Regiunea Baia Mare (Baia Mare Region) was one of the newly established (in 1950) administrative divisions of the People's Republic of Romania, copied after the Soviet style of territorial organization.

==History==

The capital of the region was Baia Mare, and its territory comprised an area similar to what are nowadays the Maramureș and Satu Mare counties. In 1952 the raion Vișeu was attached to the Baia Mare Region from the Rodna Region, after the dissolution of the latter.
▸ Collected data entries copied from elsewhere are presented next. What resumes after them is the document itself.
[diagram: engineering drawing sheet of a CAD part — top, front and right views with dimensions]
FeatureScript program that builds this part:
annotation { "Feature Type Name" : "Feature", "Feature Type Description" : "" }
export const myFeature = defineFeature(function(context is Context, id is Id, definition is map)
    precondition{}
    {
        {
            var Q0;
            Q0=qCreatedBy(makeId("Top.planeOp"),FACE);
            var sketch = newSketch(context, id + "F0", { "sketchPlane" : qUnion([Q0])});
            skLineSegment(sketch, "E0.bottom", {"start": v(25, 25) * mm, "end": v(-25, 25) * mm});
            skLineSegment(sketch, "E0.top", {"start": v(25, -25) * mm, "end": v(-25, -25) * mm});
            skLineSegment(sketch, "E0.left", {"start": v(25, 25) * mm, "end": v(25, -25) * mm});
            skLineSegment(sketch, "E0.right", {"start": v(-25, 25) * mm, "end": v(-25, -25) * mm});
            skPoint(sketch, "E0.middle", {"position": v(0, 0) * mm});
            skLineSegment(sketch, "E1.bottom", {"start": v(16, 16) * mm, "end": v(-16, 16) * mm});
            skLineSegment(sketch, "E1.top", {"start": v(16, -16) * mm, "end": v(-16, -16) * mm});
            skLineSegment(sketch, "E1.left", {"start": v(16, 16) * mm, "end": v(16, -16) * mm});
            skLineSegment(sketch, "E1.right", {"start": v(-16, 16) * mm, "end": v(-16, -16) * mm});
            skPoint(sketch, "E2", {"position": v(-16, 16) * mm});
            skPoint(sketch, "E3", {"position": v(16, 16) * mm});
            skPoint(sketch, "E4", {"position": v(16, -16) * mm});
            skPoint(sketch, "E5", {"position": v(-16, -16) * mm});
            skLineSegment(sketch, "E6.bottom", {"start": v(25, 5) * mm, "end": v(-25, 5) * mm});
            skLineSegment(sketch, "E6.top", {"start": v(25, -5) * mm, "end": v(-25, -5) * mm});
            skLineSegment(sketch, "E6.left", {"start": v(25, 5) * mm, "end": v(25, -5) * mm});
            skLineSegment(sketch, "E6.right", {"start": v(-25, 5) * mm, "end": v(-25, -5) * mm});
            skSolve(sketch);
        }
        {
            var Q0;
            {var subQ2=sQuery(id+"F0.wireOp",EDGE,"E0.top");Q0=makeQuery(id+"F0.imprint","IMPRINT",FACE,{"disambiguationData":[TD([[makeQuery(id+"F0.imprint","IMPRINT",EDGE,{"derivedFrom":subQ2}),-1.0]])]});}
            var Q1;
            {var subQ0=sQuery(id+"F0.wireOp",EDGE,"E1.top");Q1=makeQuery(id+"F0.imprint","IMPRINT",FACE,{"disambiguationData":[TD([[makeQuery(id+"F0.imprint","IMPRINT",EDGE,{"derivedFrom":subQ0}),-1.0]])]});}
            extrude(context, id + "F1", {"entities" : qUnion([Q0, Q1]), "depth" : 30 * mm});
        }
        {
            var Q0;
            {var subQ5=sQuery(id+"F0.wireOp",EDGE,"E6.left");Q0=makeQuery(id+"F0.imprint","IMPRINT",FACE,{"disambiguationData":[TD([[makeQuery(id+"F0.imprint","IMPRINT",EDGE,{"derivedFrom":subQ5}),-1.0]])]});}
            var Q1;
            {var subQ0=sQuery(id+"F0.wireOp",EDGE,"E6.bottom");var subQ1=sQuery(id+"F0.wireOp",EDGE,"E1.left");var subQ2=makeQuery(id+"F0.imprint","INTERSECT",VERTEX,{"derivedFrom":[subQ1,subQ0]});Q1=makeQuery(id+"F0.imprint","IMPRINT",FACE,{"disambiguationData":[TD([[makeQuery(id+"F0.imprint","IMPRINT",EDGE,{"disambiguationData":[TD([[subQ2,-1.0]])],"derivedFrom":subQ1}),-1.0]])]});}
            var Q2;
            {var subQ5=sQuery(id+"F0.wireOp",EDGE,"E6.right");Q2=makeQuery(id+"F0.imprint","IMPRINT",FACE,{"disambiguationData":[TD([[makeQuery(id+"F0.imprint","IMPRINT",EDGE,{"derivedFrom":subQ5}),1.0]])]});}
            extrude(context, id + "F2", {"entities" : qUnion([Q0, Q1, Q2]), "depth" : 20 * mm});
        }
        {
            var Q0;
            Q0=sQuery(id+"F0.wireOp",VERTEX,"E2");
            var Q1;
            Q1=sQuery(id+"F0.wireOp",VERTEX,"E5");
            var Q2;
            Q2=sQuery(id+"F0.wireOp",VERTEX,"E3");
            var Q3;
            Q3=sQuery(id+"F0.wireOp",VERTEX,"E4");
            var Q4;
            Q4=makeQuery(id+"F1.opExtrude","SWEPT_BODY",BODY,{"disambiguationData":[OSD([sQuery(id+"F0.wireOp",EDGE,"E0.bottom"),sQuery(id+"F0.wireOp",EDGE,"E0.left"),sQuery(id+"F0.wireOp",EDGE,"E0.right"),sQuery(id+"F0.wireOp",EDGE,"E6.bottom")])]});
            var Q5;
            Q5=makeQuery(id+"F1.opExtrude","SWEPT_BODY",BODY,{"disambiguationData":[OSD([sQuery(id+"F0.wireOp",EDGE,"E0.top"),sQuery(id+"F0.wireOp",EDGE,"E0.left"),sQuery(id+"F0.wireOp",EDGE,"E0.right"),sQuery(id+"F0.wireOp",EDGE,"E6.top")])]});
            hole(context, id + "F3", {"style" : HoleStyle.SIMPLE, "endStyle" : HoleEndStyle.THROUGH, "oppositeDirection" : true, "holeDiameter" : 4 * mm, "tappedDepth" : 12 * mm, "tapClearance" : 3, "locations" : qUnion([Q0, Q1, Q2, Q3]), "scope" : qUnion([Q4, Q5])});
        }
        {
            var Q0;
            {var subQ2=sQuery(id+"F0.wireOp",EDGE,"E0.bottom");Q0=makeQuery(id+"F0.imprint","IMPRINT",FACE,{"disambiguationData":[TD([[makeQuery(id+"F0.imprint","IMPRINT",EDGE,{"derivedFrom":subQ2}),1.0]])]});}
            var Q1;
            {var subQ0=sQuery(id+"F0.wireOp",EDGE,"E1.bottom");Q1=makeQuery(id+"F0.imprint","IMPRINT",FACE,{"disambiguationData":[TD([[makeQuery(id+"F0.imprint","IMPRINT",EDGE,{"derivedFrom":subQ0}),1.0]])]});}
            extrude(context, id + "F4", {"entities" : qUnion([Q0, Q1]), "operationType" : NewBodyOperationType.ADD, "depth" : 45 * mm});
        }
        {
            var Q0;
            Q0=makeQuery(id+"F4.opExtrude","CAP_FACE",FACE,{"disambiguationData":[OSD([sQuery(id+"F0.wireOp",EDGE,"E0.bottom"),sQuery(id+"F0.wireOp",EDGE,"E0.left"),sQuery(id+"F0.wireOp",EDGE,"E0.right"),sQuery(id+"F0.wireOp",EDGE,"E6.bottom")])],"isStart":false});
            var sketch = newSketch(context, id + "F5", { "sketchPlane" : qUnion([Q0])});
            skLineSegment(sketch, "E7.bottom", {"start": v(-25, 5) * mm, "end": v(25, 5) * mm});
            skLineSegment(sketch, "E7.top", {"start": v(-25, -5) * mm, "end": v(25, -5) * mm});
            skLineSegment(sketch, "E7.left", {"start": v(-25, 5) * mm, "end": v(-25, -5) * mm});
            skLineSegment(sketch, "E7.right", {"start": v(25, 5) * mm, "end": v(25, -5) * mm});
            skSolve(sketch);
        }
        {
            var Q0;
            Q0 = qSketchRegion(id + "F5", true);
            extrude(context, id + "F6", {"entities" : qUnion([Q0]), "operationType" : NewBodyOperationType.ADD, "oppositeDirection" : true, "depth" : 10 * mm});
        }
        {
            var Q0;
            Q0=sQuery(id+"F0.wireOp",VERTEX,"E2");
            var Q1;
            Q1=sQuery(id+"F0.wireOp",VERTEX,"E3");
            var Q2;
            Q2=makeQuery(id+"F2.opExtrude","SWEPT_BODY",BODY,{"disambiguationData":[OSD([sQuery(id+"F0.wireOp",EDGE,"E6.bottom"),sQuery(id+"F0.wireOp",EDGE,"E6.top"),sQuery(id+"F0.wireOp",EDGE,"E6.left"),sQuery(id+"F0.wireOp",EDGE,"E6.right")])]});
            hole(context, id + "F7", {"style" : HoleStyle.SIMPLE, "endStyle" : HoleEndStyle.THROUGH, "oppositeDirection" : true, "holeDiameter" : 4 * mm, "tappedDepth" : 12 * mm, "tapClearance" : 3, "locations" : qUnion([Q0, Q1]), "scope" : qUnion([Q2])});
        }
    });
In 1960 the name of the region was changed to Maramureș.

==Neighbors==

The Baia Mare Region had as neighbors:

- 1950–1952: East: Rodna Region; South: Cluj Region and Bihor Region; West: Hungarian People's Republic; North: Ukrainian Soviet Socialist Republic.
- 1952–1968: East: Suceava Region; South: Cluj Region and Oradea Region; West: Hungarian People's Republic; North: Ukrainian Soviet Socialist Republic.

==Raions==

- 1950–1952: Baia Mare, Satu Mare, Sighet, Oaș, Carei, Cehu Silvaniei, Lăpuș.
- 1952–1968: Baia Mare, Satu Mare, Sighet, Oaș, Carei, Cehu Silvaniei, Lăpuș, Vișeu.